The line at $v = 0$ comes from the fact that when $v = 0$, the solution to the ODE is $u(x) = 0$ for all $x$, regardless of the value of $\lambda$. This central line therefore corresponds to the trivial solution to the equation. However, the curved lines correspond to non-zero values of $\lambda$ and $v$ that yield $u(1) = 0$; and it appears that there exists at least one non-zero solution to the original "eigenvalue" problem for any value of $\lambda$, including negative values.
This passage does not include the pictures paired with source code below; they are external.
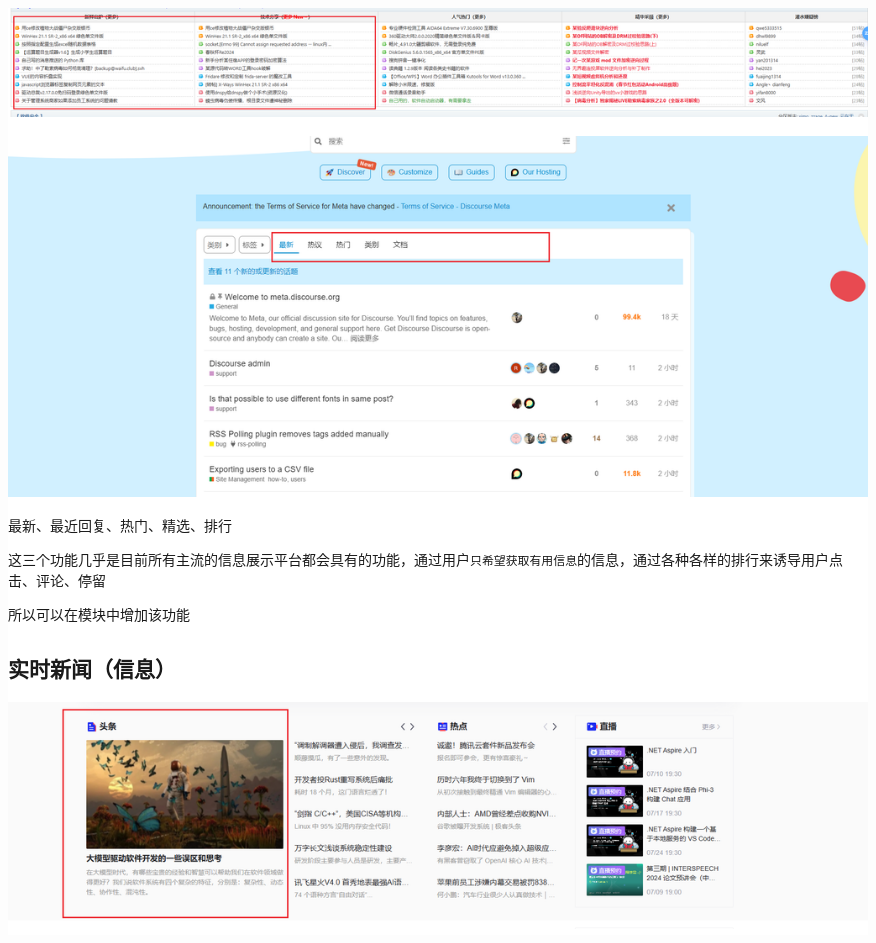 ![image-20240709171529013](2002%20-%20%E4%B8%BB%E9%A1%B5%E5%B8%83%E5%B1%80%E5%B1%95%E7%A4%BA%E5%86%85%E5%AE%B9%E5%8F%8A%E6%B8%B2%E6%9F%93%E6%96%B9%E5%BC%8F%E8%B0%83%E7%A0%94.assets/image-20240709171529013.png)

![image-20240709171610508](2002%20-%20%E4%B8%BB%E9%A1%B5%E5%B8%83%E5%B1%80%E5%B1%95%E7%A4%BA%E5%86%85%E5%AE%B9%E5%8F%8A%E6%B8%B2%E6%9F%93%E6%96%B9%E5%BC%8F%E8%B0%83%E7%A0%94.assets/image-20240709171610508.png)



最新、最近回复、热门、精选、排行

这三个功能几乎是目前所有主流的信息展示平台都会具有的功能，通过用户`只希望获取有用信息`的信息，通过各种各样的排行来诱导用户点击、评论、停留

所以可以在模块中增加该功能



## 实时新闻（信息）



![image-20240709172705194](2002%20-%20%E4%B8%BB%E9%A1%B5%E5%B8%83%E5%B1%80%E5%B1%95%E7%A4%BA%E5%86%85%E5%AE%B9%E5%8F%8A%E6%B8%B2%E6%9F%93%E6%96%B9%E5%BC%8F%E8%B0%83%E7%A0%94.assets/image-20240709172705194.png)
Note that for small values of $v$, the curves intersect the $\lambda$ axis at $\pi^2 \approx 9.9$, $4 \pi^2 \approx 39.5$, and $9\pi^2 \approx 88.8$; these correspond to solutions that remain small ($u \ll 1$) over the whole domain, and so the solutions are "nearly linear". In this limit, we recover the eigenvalues $n^2 \pi^2$ of the linear problem.

(I'm not sure whether the "dotted" lines are real solutions or spurious. I believe they correspond to the borders of regions in the $\lambda v$-plane where the initial value problem cannot be solved over the whole domain $[0,1]$.)

To see why we have discrete eigenvalues in the linear case but continuous eigenvalues in the non-linear case, we can also apply the same technique to the linear version of this equation:

lineareqns = {u''[x] == λ (-u[x]), u[0] == 0, u'[0] == v}
sol = ParametricNDSolve[lineareqns, u, {x, 0, 1}, {λ, v}]
boundaryval[λ_, v_] := Check[u[λ, v][1] /. sol, Null,{InterpolatingFunction::dmval}]
ContourPlot[boundaryval[λ, v] == 0, {λ, -100, 100}, {v, -20, 20}, FrameLabel -> Automatic, PlotPoints -> 100]

(This plot is generated much more quickly by Mathematica—about 10 seconds on my machine.)

We can see that other than the line $v = 0$, the contours for which $b(\lambda,v) = 0$ are vertical lines, and thus only discrete values of $\lambda$ are eigenvalues of this equation.

What's going on? In the linear case, suppose that $\{\lambda,v\}$ is a solution of $b(\lambda, v) = 0$. This means that there exists a solution $u(x)$ such that $u(0) = 0$, $u'(0) = v$, and $u(1) = 0$. But since the equation is linear for a fixed value of $\lambda$, $\tilde{u}(x) = \alpha u(x)$ will be a solution with $\tilde{u}(0) = 0$, $\tilde{u}'(0) = \alpha v$, and $\tilde{u}(1) = 0$, and with the same value of $\lambda$. Since this is true for any value of $\alpha$, it must be the case that varying $v$ does not change $b$ when $b = 0$. In other words, for the linear equation, $$ b(\lambda, v) = 0 \quad \Rightarrow \quad \left( \frac{\partial b}{\partial v} \right)_\lambda = 0. $$ Thus, the "curves" of constant $b$ in the $\lambda v$-plane point directly in the $v$-direction. No such argument can be made for the non-linear equation, since for a fixed value of $\lambda$, a multiple of a solution $u(x)$ to the ODE is generally not itself a solution.